> EXCERPTED PASSAGE
Mikio Naruse

“Despite being little-known in the West, Tokyo-born Mikio Naruse was one of the most prolific and accomplished Japanese directors of the twentieth century, chalking up nearly ninety films in four decades… Naruse’s most interesting films were produced during the 1950s, Japanese cinema’s golden era.” - Peter Buckley (The Rough Guide to Film, 2007)
Mike Naruse
Director / Screenwriter / Producer
(1905-1969) Born August 20, Yotsuya, Tokyo, Japan
Top 250 Directors

Key Production Country: Japan
Key Genres: Drama, Family Drama, Melodrama, Marriage Drama, Psychological Drama, Romantic Drama
Key Collaborators: Satoru Chûko (Production Designer), Ichirô Saitô (Composer), Daisuke Katô (Leading Character Actor), Sanezumi Fujimoto (Producer), Masao Tamai (Cinematographer), Chieko Nakakita (Character Actress), Eiji Ooi (Editor), Hideko Takamine (Leading Actress), Sumie Tanaka (Screenwriter), Hiroshi Suzuki (Cinematographer), Kamatari Fujiwara (Leading Character Actor), Toshirô Ide (Screenwriter)

"Distinguished Japanese director, though not the equal of Mizoguchi, Ozu, Gosho, Kinoshita, or Kurosawa. His films have a real sense of everyday life, behavior, and feelings and of the family in its social contest - qualities that made Okaasan/Mother his best film… His first films as director were largely comedies and routine melodramas until he established his reputation as a director of Shomin-geki films dealing with the lower-middles classes." - Georges Sadoul (Dictionary of Film Makers, 1972)
"His early films, many from his own screenplays, were typically a blend of slapstick and melodrama. In the 50s, he evolved, reaching his creative peak as a serious, uncompromisingly honest director of frequently pessimistic films that echoed memories of his unhappy youth. They typically dealt with everyday lives of common people and paid special attention to the status of women in Japanese society." - The Film Encyclopedia, 2012
Floating Clouds
Floating Clouds (1955)
"Mikio Naruse’s work bridged the cinematic gap between the silent film era, the advent of talkies, and the introduction of color films. His output was prolific, and he became one of the most prominent Japanese filmmakers of his time… His films were marked by a slow pace that allowed his characters to reveal their psychological depth, with subtle gestures revealing their acceptance of the problems of everyday life." - Erica Sheerin (501 Movie Directors, 2007)

> RAW DATA
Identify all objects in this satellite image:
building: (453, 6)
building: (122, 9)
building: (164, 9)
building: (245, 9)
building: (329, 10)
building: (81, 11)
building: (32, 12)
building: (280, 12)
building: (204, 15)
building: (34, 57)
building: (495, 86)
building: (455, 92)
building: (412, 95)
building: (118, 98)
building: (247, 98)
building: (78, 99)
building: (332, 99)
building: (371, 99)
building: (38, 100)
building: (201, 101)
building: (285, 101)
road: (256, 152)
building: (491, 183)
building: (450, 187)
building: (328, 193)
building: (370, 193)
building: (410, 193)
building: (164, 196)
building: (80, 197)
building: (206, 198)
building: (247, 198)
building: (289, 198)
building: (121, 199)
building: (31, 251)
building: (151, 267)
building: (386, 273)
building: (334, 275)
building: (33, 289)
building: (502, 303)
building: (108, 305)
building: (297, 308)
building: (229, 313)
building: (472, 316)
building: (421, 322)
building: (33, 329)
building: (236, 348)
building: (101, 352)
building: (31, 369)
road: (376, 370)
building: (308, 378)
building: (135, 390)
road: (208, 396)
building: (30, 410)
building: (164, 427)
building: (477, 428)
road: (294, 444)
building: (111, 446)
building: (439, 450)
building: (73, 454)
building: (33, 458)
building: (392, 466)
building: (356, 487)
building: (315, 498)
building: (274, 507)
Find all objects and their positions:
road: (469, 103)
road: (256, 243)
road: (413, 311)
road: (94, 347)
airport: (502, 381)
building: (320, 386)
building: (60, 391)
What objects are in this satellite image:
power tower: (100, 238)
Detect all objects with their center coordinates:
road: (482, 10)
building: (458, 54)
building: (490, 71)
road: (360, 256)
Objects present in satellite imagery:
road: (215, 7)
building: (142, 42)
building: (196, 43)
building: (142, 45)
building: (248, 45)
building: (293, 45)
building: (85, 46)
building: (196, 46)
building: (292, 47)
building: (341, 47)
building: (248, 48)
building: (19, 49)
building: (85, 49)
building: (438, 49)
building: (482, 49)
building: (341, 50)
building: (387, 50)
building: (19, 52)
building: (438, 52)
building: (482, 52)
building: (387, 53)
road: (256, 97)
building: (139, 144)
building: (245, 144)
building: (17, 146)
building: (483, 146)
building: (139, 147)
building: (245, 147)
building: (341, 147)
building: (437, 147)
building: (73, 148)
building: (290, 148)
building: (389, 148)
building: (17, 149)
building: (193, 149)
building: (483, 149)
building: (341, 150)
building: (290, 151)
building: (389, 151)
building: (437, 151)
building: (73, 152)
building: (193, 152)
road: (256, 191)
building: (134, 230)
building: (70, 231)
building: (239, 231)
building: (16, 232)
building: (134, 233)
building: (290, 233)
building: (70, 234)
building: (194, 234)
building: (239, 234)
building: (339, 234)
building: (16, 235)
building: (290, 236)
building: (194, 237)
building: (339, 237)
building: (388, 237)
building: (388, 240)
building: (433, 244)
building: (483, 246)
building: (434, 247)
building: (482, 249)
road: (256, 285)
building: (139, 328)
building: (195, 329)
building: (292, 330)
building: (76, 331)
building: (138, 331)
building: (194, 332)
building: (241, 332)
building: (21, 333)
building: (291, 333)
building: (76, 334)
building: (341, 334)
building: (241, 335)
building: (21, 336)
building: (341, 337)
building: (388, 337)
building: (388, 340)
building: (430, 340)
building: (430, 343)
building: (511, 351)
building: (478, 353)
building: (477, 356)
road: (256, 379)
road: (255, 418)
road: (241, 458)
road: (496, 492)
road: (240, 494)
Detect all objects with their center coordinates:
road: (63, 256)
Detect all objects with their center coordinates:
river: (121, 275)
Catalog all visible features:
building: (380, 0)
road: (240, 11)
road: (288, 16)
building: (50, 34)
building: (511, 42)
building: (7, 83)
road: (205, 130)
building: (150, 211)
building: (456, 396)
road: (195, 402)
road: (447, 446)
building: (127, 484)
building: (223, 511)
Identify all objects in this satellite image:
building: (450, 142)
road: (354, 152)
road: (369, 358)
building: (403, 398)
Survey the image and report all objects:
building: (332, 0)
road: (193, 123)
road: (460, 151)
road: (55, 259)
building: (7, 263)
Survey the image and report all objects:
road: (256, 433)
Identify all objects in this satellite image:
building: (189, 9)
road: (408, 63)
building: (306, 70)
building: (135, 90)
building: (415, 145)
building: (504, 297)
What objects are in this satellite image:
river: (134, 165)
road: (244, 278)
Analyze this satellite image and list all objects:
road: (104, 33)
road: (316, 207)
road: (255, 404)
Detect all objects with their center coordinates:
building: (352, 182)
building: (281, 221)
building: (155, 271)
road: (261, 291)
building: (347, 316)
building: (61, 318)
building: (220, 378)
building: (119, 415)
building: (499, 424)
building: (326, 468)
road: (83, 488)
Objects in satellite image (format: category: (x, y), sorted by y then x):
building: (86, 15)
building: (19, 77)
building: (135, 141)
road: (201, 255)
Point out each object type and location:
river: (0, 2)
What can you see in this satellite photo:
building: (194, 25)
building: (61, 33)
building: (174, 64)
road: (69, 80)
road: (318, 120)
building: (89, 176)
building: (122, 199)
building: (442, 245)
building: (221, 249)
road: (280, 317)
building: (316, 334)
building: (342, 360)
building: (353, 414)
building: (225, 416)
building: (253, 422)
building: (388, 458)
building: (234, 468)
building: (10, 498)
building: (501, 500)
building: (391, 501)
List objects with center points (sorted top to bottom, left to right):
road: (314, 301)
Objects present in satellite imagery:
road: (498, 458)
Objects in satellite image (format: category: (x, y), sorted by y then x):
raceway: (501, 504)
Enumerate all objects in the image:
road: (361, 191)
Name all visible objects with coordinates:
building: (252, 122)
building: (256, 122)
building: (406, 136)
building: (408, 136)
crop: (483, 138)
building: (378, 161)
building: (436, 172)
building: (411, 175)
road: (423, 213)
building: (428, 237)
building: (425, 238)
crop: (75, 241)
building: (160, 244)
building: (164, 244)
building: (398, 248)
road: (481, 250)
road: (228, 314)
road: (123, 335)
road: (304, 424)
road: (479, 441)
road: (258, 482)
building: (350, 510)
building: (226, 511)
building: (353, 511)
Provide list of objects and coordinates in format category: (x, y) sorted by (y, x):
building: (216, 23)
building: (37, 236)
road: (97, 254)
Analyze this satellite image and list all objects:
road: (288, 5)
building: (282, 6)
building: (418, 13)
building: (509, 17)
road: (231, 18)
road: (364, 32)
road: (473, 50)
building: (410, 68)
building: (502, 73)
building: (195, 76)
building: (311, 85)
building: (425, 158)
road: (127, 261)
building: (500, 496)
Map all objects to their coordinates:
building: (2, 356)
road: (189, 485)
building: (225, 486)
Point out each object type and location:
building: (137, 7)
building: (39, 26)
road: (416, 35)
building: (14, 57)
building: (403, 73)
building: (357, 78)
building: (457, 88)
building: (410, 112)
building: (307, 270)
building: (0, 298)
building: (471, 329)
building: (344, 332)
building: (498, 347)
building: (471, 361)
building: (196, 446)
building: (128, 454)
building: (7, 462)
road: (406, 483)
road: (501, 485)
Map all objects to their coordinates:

> CHALLENGE
Rewrite everything in the Mikio Naruse profile from "Key Production Country: Japan" down to "Toshirô Ide (Screenwriter)", changing "Production Designer" to "Art Director". The records have no connection to the Mikio Naruse profile.

> ANSWER TO THE TASK
Key Production Country: Japan
Key Genres: Drama, Family Drama, Melodrama, Marriage Drama, Psychological Drama, Romantic Drama
Key Collaborators: Satoru Chûko (Art Director), Ichirô Saitô (Composer), Daisuke Katô (Leading Character Actor), Sanezumi Fujimoto (Producer), Masao Tamai (Cinematographer), Chieko Nakakita (Character Actress), Eiji Ooi (Editor), Hideko Takamine (Leading Actress), Sumie Tanaka (Screenwriter), Hiroshi Suzuki (Cinematographer), Kamatari Fujiwara (Leading Character Actor), Toshirô Ide (Screenwriter)